#### FRAGMENTO DEL DOCUMENTO ####
Con la falta de contratos empezó a estudiar y prepararse como defensora de derechos humanos e inició su formación con la Corporación Compromiso. La impulsaba representar a todas las mujeres afro y familias desplazadas, que al igual que ella, llegaron a una ciudad desconocida sin oportunidades.

Incidencia política
En 2007 nace la primera red departamental de mujeres víctimas: Las Auroras, un proceso que buscaba fortalecer la participación y formación jurídica de las mujeres que huyeron del conflicto. Este espacio propone fortalecer los conocimientos sobre la Ley 1257 que brinda normas para garantizar a las mujeres una vida libre de violencias y la Ley 1448 de reparación a las víctimas, ambas leyes de 2011. Con la incidencia que habían logrado cerca de 600 mujeres se vieron representadas en la Mesa de Seguimiento al Auto 092 de 2008 que logró 13 programas que beneficiaban a las mujeres afrodescendientes.

Pura empezó a posicionar su liderazgo hasta llegar a la Mesa de Participación de Víctimas a nivel departamental. Es una de las creadoras de la Fundación de Afrodescendientes y Víctimas y pertenece al colectivo La Comadre, un movimiento de mujeres a nivel nacional que reconoce que el trabajo principal lo realizan desde los territorios, ya que debido al conflicto gran parte de la población de afrodescendientes del país se encuentran dispersos en los distintos municipios. “El objetivo de nosotras, las mujeres que estamos en los territorios, es que a través de la juntanza que hacemos podamos tener esos liderazgos en nuestros territorios, transmitiendo todo ese legado cultural, ese legado político que se ha venido cosechando con nuestras generaciones, porque eso no se puede perder”, explica Lurán. Así mismo, cuenta que buscan centrar su trabajo en la niñez porque debido al desplazamiento forzado no tienen un acercamiento a la gastronomía, a la cultura y a las prácticas de medicina ancestral de las comunidades afro.
####
== ACTIVIDADES ==
1 > Según el fragmento, ¿en qué año nace Las Auroras, la primera red departamental de mujeres víctimas?
2 > ¿Cómo resumirías el fragmento en tres oraciones?
3 > Reproduce del fragmento el texto que empieza con "Incidencia política" y continúa hasta "las mujeres afrodescendientes.".
#### INFORMACIÓN PROPORCIONADA ####
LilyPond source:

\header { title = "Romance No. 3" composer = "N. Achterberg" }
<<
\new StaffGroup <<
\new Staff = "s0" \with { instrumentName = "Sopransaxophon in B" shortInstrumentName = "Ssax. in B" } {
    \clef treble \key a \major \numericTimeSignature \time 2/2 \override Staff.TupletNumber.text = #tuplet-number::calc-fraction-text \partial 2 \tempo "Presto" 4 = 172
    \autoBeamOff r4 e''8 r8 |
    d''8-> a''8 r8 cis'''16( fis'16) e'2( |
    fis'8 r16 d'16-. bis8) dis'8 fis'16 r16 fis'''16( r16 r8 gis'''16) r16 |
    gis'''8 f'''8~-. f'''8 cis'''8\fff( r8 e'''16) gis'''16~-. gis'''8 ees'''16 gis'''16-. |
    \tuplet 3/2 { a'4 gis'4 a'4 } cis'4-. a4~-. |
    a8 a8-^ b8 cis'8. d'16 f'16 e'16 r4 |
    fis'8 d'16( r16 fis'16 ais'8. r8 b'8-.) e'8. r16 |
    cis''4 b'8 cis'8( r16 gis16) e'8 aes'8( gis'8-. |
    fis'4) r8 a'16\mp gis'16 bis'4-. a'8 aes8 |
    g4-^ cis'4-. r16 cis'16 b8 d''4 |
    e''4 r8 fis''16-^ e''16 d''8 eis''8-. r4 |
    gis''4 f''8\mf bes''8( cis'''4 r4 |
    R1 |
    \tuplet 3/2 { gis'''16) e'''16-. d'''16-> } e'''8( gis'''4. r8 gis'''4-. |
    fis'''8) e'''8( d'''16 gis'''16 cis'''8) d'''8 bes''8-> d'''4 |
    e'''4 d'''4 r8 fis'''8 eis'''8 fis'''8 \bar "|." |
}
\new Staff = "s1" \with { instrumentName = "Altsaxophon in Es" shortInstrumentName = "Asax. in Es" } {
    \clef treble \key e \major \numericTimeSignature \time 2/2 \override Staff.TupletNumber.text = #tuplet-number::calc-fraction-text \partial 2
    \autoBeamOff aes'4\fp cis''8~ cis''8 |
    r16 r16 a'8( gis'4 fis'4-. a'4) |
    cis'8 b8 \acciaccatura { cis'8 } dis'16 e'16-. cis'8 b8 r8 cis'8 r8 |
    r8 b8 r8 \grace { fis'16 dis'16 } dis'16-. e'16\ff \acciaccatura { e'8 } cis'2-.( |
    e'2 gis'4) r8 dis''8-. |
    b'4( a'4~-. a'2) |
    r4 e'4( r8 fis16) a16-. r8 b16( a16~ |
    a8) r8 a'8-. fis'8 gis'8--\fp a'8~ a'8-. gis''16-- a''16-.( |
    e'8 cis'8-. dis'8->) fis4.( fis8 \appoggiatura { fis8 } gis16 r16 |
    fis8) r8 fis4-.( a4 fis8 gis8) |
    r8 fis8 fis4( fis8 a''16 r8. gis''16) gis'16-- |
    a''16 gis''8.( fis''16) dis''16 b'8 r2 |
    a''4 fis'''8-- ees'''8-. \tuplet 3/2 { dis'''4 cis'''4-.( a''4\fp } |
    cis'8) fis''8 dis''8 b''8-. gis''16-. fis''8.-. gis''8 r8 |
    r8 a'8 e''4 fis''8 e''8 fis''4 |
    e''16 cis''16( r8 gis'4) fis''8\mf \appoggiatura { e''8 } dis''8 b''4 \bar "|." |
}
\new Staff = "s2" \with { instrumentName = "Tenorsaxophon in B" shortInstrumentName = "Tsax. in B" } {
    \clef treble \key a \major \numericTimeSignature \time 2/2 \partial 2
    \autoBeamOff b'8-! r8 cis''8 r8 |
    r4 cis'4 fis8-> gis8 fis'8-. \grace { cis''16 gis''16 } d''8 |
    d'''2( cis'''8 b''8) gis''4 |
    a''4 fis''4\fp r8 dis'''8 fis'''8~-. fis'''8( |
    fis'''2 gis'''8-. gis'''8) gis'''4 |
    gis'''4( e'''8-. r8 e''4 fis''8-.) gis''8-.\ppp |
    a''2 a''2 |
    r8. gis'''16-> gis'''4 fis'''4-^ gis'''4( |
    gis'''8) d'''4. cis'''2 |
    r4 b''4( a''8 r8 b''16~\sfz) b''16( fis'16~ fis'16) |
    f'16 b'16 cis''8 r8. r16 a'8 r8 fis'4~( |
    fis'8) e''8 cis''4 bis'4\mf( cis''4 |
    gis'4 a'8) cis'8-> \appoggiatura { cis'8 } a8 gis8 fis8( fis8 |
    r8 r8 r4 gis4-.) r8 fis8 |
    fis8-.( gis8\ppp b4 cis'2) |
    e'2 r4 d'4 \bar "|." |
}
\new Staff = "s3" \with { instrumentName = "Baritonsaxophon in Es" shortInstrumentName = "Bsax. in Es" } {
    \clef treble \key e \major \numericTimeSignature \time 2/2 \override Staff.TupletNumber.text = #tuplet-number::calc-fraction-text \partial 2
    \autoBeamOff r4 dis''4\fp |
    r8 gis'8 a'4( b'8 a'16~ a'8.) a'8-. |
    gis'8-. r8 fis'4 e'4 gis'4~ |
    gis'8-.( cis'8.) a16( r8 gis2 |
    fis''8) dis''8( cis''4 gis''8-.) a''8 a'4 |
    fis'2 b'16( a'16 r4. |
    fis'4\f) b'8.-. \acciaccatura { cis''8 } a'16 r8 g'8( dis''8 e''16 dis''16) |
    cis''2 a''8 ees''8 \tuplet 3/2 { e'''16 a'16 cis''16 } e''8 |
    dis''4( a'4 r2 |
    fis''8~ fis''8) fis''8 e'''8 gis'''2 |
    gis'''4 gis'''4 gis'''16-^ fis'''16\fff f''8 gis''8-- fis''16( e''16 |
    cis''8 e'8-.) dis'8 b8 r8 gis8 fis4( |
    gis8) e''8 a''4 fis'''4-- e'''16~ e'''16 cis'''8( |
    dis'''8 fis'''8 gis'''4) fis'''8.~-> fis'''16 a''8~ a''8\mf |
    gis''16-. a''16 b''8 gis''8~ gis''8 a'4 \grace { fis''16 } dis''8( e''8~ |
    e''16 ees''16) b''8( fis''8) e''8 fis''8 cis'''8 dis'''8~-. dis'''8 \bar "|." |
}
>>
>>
####
== RESPUESTAS ==
1 > En 2007.

2 > Ante la falta de contratos, Pura se formó como defensora de derechos humanos con la Corporación Compromiso, impulsada por representar a las mujeres afro y familias desplazadas. En 2007 nació Las Auroras, una red departamental que buscaba fortalecer la participación y formación jurídica de las mujeres que huyeron del conflicto. Pura llegó a la Mesa de Participación de Víctimas departamental, es una de las creadoras de la Fundación de Afrodescendientes y Víctimas y pertenece al colectivo La Comadre, que trabaja desde los territorios y busca centrar su labor en la niñez.

3 >
Incidencia política
En 2007 nace la primera red departamental de mujeres víctimas: Las Auroras, un proceso que buscaba fortalecer la participación y formación jurídica de las mujeres que huyeron del conflicto. Este espacio propone fortalecer los conocimientos sobre la Ley 1257 que brinda normas para garantizar a las mujeres una vida libre de violencias y la Ley 1448 de reparación a las víctimas, ambas leyes de 2011. Con la incidencia que habían logrado cerca de 600 mujeres se vieron representadas en la Mesa de Seguimiento al Auto 092 de 2008 que logró 13 programas que beneficiaban a las mujeres afrodescendientes.